I feel like that's incredibly fallacious. First of all Islam is incredibly concerned with the supernatural. There is plenty of discussion about Djinns, about healing, visions and miracles.
Secondly, just because people believe in something doesn't make it true. Compelling maybe, but thousands of falsehoods are compelling. One can make a similar argument for Scientology and eastern forms of mysticism, OP. How many hundreds of thousands all over the world believe in their versions of God-men because they perform 'miracles'.
Furthermore, while the Bible is fairly authoritative when it comes to historical accuracy I'd be very cautious before believing any supernatural claim I read in it. AS YOU SHOULD FOR ANY HISTORICAL BOOK.
>One could also argue since religion is primarily a cultural institution, one could judge them off the effects of their cultures.
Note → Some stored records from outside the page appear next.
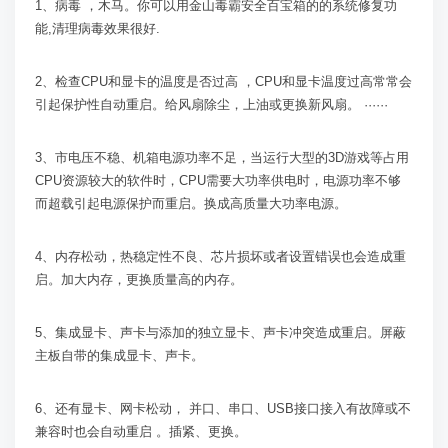
1
、病毒 ，木马。你可以用金山毒霸安全百宝箱的的系统修复功
能
,
清理病毒效果很好
.
2
、检查
CPU
和显卡的温度是否过高 ，
CPU
和显卡温度过高常常会
引起保护性自动重启。给风扇除尘，上油或更换新风扇。 ······
3
、市电压不稳、机箱电源功率不足，当运行大型的
3D
游戏等占用
CPU
资源较大的软件时，
CPU
需要大功率供电时，电源功率不够
而超载引起电源保护而重启。换成高质量大功率电源。
4
、内存松动，热稳定性不良、芯片损坏或者设置错误也会造成重
启。加大内存，更换质量高的内存。
5
、集成显卡、声卡与添加的独立显卡、声卡冲突造成重启。屏蔽
主板自带的集成显卡、声卡。
6
、还有显卡、网卡松动， 并口、串口、
USB
接口接入有故障或不
兼容时也会自动重启 。插紧、更换。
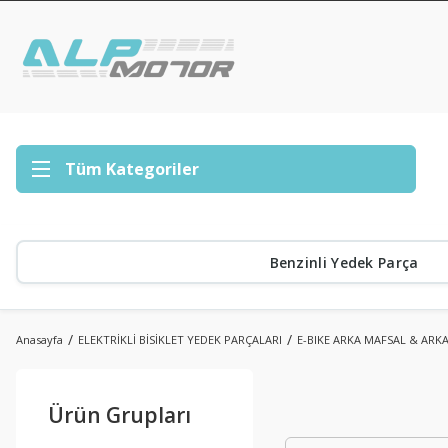
Tüm Kategoriler
Benzinli Yedek Parça
Anasayfa
ELEKTRİKLİ BİSİKLET YEDEK PARÇALARI
E-BIKE ARKA MAFSAL & ARK
Ürün Grupları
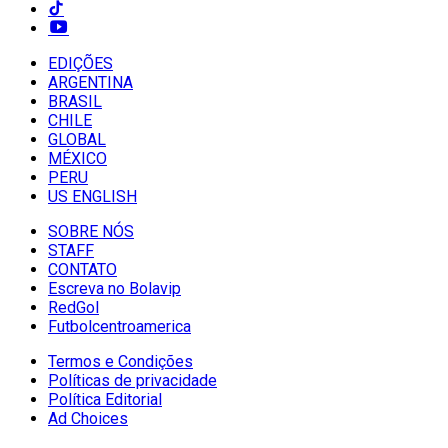
EDIÇÕES
ARGENTINA
BRASIL
CHILE
GLOBAL
MÉXICO
PERU
US ENGLISH
SOBRE NÓS
STAFF
CONTATO
Escreva no Bolavip
RedGol
Futbolcentroamerica
Termos e Condições
Políticas de privacidade
Política Editorial
Ad Choices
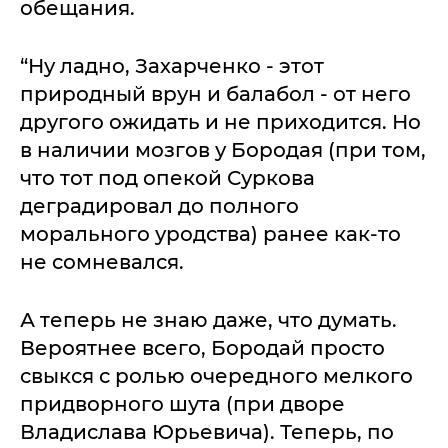
обещания.
“Ну ладно, Захарченко - этот
природный врун и балабол - от него
другого ожидать и не приходится. Но
в наличии мозгов у Бородая (при том,
что тот под опекой Суркова
деградировал до полного
морального уродства) ранее как-то
не сомневался.
А теперь не знаю даже, что думать.
Вероятнее всего, Бородай просто
свыкся с ролью очередного мелкого
придворного шута (при дворе
Владислава Юрьевича). Теперь, по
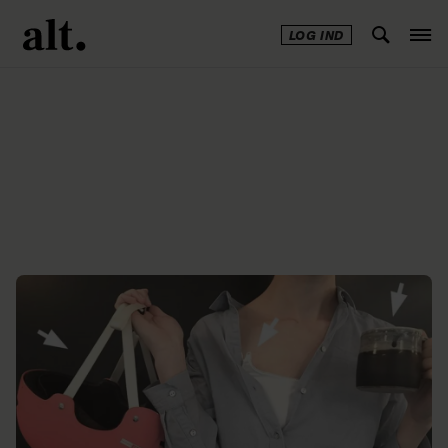
LOG IND
Annonce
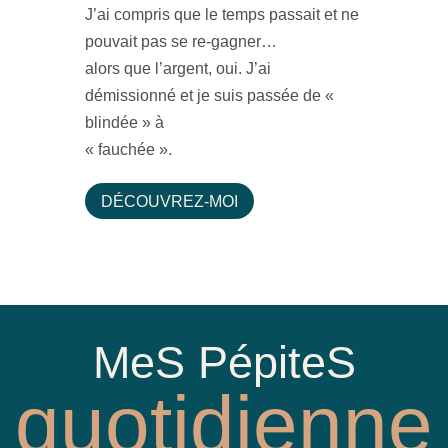
J’ai compris que le temps passait et ne
pouvait pas se re-gagner…
alors que l’argent, oui. J’ai
démissionné et je suis passée de «
blindée » à
« fauchée ».
DÉCOUVREZ-MOI
MeS PépiteS
quotidienne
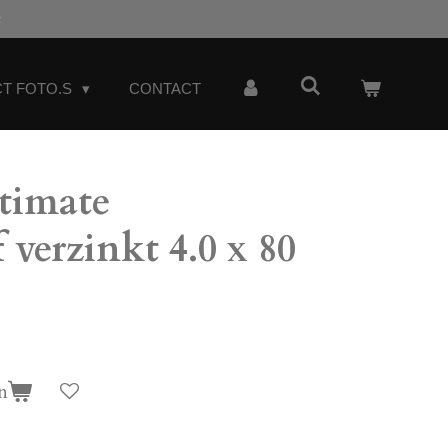
t
T FOTO.S
CONTACT
timate
 verzinkt 4.0 x 80
n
Christianity and the culture that emerged from it produced the enlightenment, science, prosperity, etc. Islam gave us no such thing.
Islam was a shining source of enilghtenment until the ravages of the Mongols and the repeated warfare finally caught up with them. There is a significant recency bias here. If you were born in 1100 A.D., this would have been a compelling argument for Islam.
>The Judeo-Christian West is the greatest force for prosperity ever to exist, heavily flawed as it is. Thus Christianity seems the pragmatic choice, given the alternatives.
My point again is that the Judeo-Christian worldview did not exist in a vaccuum. I'd argue again, that it's Greco-Roman philosophies that influenced the west. Christianity was merely the clothes draped upon these philosophies.
>There's also an aesthetic notion to it. You can't pick between frameworks without a meta framework, but since these things are so fundamental there's no good logical arguments for them. How does one pick between absurdism and hedonism? Taoism or Buddhism? Each answer to existential thought is a self contained framework, to pick between them you need something else to evaluate them. Beauty is the only thing that really fits the bill.
So your answer then cannot be to abandon the debate, but to continue to delve these depths. These arguments do not end within a religion/Christianity. Of course, some may prefer to not think too much about these matters, but there is yet plenty of discussion within the framework of Christianity.